At issue is the office’s failure to get an auditing team in place to oversee spending of the half-cent transit tax passed in November, an issue they say could delay spending of the returns and cloud public faith in the $17 billion program. The county began levying the tax in January.

The office of transportation management was created specifically to oversee work done using the new funds but the Citizens Independent Transportation Trust is required to be in place to execute the funds before any can be spent.

Two weeks ago pre-selected civic groups named representatives to sit on a temporary nominating committee, now charged with putting together the full-time auditing group. The committee is to hold its first meeting Feb. 18 and Danny Alvarez, transportation management director, is to give a status report on their progress by March.

At a county planning meeting last week, commissioners and other officials grilled Mr. Alvarez as to why formation of that auditing team is taking so long.

-- Dataset records --
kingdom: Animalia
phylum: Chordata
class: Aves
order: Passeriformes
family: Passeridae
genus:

-- WRITTEN TASK A --
Answer these questions about the transit tax excerpt:
(i) In what month did the county begin levying the tax?
(ii) What must be in place before any of the new funds can be spent?
(iii) On what date is the nominating committee to hold its first meeting?
-- WRITTEN TASK B --
Continue the article about the county's transit tax oversight from where it stops.

-- OUTPUT A --
(i) January
(ii) The Citizens Independent Transportation Trust
(iii) Feb. 18

-- OUTPUT B --
"The plan doesn’t have what we promised the people. It’s been 90 days and we still don’t have a (auditing) trust," said Hialeah Mayor Raul Martinez, a member of Miami-Dade’s Metropolitan Planning Organization, which identifies and stewards urban planning and transportation projects countywide.

After passing the tax plan in November, voters were told by county transit officials that an auditing team would probably take form by January.

That unofficial deadline, however, has since rolled into March and now may be April, Mr. Alvarez told the commission.

"We’re hoping for March but mid-April would be a more realistic timeframe," he said. The formation process for the citizens group – as spelled out in the referendum – is complex, he said, and must pass through several layers of civic bureaucracy before getting into county hands.

Commissioners were not receptive to his explanations.

"I think everyone would like to know what’s taking so long," said Commissioner Katy Sorenson. "This has a lot of us very nervous."